Problem to work on
Carry the excerpt on Dunstan's troubles as premier forward, starting right after its final sentence.

However, controversy erupted regarding the inquiry and Dunstan's subsequent actions because Salisbury had a reputation as a man of integrity. Ward claimed that Dunstan had known about the true contents of the files for several years. A Royal Commission under Justice Mitchell, set up at the instigation of the Liberals, investigated the matter. It cleared the Dunstan Government of any error, and did not find that it had known about the Special Branch's activities earlier. Dunstan had sacked Salisbury for misleading Parliament about the existence of the "pink files" and many of the Special Branch files were burnt. Salisbury retired to the United Kingdom with a $160,000 payout. Stewart Cockburn wrote a book, The Salisbury Affair, about the debacle.

There were initially no other major controversies for Dunstan, although the economy remained poor and the Redcliff complex was still in limbo, because an agreement with Dow was still to be finalised. The financial difficulties forced a freeze on public sector expansion and hospital developments, and there were claims of theft and mismanagement in the health system. However, the Liberal opposition was in a disorganised state and unpopular, so they were not able to pressure Dunstan effectively.

Towards the end of the year, political and media scrutiny of Dunstan began to grow, and he became uneasy in his dealings with the press. Soon after the Salisbury dismissal, he walked out of a stormy media conference after refusing to be drawn on the rumoured sacking of Seaman from the gubernatorial role. Increasing innuendo about Dunstan's private life, and allegations of corruption and economic mismanagement were worsened by Dunstan's self-righteous tendencies. The premier angrily denied claims that he was using government funds to build an opulent residence in Malaysia, as well as claims about his sexual lifestyle. He pre-emptively called a press conference on one occasion to denounce what he called "idiot rumours" and he further claimed that "reactionary forces" and "right-wing journalists" were engaged in a witchhunt against his "decent and responsible government".

Dunstan in 1979 announcing his sudden resignation in his pyjamas after collapsing and sleeping for forty hours. It was broadcast live on television, which was unheard of at the time in South Australia.

Dunstan also faced difficulties on policy issues. Factional cracks began to appear in the Labor Party, and the discovery of uranium deposits near the northern outback town of Roxby Downs put the premier in a bind. Mining the uranium promised to provide a valuable economic boost in difficult times, but a government ban on its mining, on safety grounds, was still in force. Dunstan was opposed to uranium mining but was seen as lacking conviction by environmentalists, and he was also being criticised by industrialists. By May, his approval rating had fallen to 57%, down from 80% just two years earlier, and unemployment was increasing. It was also widely anticipated that a book titled It's Grossly Improper would soon be released, containing embarrassing allegations about Dunstan's private life.

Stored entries
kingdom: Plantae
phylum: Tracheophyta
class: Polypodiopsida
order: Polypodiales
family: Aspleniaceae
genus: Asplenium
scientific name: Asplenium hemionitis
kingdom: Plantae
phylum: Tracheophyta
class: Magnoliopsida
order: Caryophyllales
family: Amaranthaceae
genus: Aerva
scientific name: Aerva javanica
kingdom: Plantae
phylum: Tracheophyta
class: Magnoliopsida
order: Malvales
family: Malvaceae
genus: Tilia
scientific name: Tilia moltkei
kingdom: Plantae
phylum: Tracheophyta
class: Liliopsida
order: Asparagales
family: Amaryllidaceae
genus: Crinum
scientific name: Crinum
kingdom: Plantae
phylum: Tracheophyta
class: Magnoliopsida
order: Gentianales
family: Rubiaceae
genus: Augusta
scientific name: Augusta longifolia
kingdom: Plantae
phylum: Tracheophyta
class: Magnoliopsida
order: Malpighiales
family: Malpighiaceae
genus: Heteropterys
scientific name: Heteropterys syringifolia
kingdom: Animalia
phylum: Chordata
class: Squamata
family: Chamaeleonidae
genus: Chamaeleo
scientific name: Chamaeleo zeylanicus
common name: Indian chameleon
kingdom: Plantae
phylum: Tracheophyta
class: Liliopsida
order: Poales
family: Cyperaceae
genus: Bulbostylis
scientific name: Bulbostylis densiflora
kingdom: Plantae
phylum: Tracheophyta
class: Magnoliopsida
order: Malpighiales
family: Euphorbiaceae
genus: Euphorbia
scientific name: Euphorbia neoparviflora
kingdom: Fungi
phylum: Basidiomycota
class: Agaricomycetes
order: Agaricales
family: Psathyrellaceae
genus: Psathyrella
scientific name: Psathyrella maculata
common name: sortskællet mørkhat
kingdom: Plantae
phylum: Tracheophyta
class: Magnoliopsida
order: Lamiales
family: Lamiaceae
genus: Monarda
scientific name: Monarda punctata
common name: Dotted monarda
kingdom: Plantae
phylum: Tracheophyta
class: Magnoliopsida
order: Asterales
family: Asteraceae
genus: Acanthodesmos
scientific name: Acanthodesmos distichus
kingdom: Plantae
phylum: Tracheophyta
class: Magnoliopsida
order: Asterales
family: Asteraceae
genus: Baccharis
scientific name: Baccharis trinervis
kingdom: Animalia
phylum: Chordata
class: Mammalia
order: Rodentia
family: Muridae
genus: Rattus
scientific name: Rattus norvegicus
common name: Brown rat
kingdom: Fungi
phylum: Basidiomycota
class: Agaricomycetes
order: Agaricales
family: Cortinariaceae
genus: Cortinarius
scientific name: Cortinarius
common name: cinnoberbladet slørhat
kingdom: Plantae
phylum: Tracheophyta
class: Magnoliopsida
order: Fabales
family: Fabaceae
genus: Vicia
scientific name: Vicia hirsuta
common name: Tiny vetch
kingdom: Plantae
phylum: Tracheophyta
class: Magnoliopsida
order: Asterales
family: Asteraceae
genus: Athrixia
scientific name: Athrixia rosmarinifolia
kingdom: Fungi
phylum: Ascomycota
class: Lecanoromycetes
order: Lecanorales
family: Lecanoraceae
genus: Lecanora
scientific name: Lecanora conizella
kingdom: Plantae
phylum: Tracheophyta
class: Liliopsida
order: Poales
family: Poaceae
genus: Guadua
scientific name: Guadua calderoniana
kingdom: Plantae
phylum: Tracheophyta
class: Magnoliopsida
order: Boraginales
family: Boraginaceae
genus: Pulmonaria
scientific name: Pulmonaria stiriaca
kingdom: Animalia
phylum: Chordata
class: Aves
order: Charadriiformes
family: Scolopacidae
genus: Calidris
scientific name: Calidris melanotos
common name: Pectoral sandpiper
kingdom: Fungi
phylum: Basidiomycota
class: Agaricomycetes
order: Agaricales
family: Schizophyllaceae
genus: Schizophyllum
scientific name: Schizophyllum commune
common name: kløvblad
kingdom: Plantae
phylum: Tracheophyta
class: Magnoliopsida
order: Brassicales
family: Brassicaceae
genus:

Answer space
Together with Mike Rann, his press secretary and speechwriter (and later Premier), who had worked with him in 1978 on a series of speeches on Aboriginal Land Rights, industrial democracy and women's rights, Dunstan made a uranium fact-finding trip to Europe to study safe methods of generating nuclear power and of nuclear waste disposal. By the summer that followed Dunstan became extremely ill. When Parliament resumed, he collapsed on the floor of the House and was forced to use a walking stick; his doctor advised him that he required six months of rest to recover. The Liberal Opposition seized on the state of affairs and charged that the Labor Party was "as ailing as the man who led it". In a stage-managed press conference on 15 February 1979, Dunstan announced his retirement as premier from his room in Calvary Hospital, clearly shaking and wearing a dressing gown. The book, It's Grossly Improper, by two Adelaide journalists, Des Ryan and Mike McEwen, was published later that year.

Political scientist Andrew Parkin said one of Dunstan's main achievements was to debunk the notion that state governments and parliaments lacked the ability to make significant changes with profound impacts. As evidence, he cited Dunstan's sweeping social reforms and the fact that many other state governments followed South Australia's lead.

==Life after politics==
After Dunstan's resignation from Parliament, deputy Des Corcoran took his place as party leader and Premier. At the subsequent Norwood by-election, Dunstan's seat was retained by Labor. Corcoran soon called the 1979 election, which left the party with only 19 seats against the Liberals on 25 seats on an 8.4 percent two-party swing against Labor. The Tonkin Liberal Government came to power and officially abandoned the Monarto project. Dunstan took a trip to Europe after being released from hospital, staying in Perugia for five months and pursuing Italian studies. He subsequently returned home and lived quietly in Adelaide for three years without finding work that appealed to him, such as that related to the shaping of public policy.

During this time, he became increasingly disillusioned with South Australian political affairs. A book by two Adelaide journalists, It's Grossly Improper, was released in November and sold out within a week. It alleged inappropriate use of government funds and a homosexual affair with a restaurateur, John Ceruto, in return for political favours. There was initial fanfare and speculation as to the authenticity of its claims; Dunstan dismissed the book as a "farrago of lies" in his 1981 memoirs, entitled Felicia.

From May 1980 to early 1981 he acted as editor for the magazine POL. In 1982, he moved to the neighbouring state of Victoria, and was appointed the Director of Tourism. This sparked an outcry in South Australia due to the two states' traditional rivalry. For his part, Dunstan said he had yearned to be given a role in shaping and building the future of his native state, but that he had been snubbed for three years. He said that public figures in South Australia had told him his high profile and ability to overshadow others could have caused a loss of face to them, and thus his departure would be seen favourably by them, while Victoria's offer gave him an opportunity to be constructive. Dunstan was appointed to the Victorian Economic Development Corporation on 12 July 1983, resigning on 23 June 1986. Dunstan stayed in the Director of Tourism role until 1986, when he returned to Adelaide after falling out with the government of John Cain. His retirement from these positions followed the provocative publication of a photograph of him with Monsignor Porcamadonna, member of the gay community Order of Perpetual Indulgence, taken after he had launched a collection of coming out stories by gay historian Gary Wotherspoon.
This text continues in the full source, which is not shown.